━━━ RAW DATA ━━━
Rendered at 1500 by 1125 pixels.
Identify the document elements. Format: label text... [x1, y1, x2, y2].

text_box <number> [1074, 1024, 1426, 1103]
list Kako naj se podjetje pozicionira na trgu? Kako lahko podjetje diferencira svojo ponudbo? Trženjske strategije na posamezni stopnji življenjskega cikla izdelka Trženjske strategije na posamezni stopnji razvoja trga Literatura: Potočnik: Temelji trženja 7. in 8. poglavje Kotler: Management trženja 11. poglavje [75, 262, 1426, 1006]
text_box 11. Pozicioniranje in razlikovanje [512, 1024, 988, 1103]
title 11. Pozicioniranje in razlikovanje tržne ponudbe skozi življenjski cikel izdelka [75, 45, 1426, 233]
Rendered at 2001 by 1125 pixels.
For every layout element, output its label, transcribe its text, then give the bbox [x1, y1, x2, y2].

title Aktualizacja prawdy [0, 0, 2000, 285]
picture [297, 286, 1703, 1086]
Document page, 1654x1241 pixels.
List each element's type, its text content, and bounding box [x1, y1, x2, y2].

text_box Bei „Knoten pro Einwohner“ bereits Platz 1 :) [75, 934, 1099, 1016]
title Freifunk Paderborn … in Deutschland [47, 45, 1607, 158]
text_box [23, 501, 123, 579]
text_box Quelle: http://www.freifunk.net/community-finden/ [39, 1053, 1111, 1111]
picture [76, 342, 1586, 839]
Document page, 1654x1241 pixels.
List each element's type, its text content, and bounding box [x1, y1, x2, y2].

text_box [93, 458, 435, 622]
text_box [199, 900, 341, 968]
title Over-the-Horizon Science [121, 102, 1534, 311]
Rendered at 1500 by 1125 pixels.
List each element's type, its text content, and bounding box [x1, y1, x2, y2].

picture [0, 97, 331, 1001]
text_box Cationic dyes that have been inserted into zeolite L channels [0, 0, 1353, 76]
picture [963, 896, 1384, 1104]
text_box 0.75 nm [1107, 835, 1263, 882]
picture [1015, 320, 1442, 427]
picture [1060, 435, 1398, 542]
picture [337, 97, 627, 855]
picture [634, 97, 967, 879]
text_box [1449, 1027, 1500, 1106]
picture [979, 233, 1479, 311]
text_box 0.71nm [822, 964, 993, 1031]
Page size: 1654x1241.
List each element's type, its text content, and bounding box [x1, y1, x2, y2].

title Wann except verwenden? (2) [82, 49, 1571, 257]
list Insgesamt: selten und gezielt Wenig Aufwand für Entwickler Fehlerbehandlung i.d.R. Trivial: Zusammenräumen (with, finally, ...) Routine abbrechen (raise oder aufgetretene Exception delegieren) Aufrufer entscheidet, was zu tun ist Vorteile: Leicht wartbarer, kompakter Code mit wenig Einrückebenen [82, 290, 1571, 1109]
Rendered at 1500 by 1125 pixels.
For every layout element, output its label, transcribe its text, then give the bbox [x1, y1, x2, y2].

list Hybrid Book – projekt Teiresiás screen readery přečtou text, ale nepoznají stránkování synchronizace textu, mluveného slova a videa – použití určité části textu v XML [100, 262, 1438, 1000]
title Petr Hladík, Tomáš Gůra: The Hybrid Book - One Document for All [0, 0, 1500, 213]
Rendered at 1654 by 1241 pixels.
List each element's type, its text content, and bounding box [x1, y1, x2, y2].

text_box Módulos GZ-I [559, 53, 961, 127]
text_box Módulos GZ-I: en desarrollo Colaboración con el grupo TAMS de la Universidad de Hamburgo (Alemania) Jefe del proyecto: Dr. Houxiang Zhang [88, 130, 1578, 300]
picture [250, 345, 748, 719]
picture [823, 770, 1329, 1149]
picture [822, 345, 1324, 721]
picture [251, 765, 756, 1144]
━━━
**TASK TO CARRY OUT**
Pull out the lines of the records from the very first one through the line containing "picture [297, 286, 1703, 1086]", both included, and reproduce them word for word.

**SOLUTION TO THE PROBLEM**
Rendered at 1500 by 1125 pixels.
Identify the document elements. Format: label text... [x1, y1, x2, y2].

text_box <number> [1074, 1024, 1426, 1103]
list Kako naj se podjetje pozicionira na trgu? Kako lahko podjetje diferencira svojo ponudbo? Trženjske strategije na posamezni stopnji življenjskega cikla izdelka Trženjske strategije na posamezni stopnji razvoja trga Literatura: Potočnik: Temelji trženja 7. in 8. poglavje Kotler: Management trženja 11. poglavje [75, 262, 1426, 1006]
text_box 11. Pozicioniranje in razlikovanje [512, 1024, 988, 1103]
title 11. Pozicioniranje in razlikovanje tržne ponudbe skozi življenjski cikel izdelka [75, 45, 1426, 233]
Rendered at 2001 by 1125 pixels.
For every layout element, output its label, transcribe its text, then give the bbox [x1, y1, x2, y2].

title Aktualizacja prawdy [0, 0, 2000, 285]
picture [297, 286, 1703, 1086]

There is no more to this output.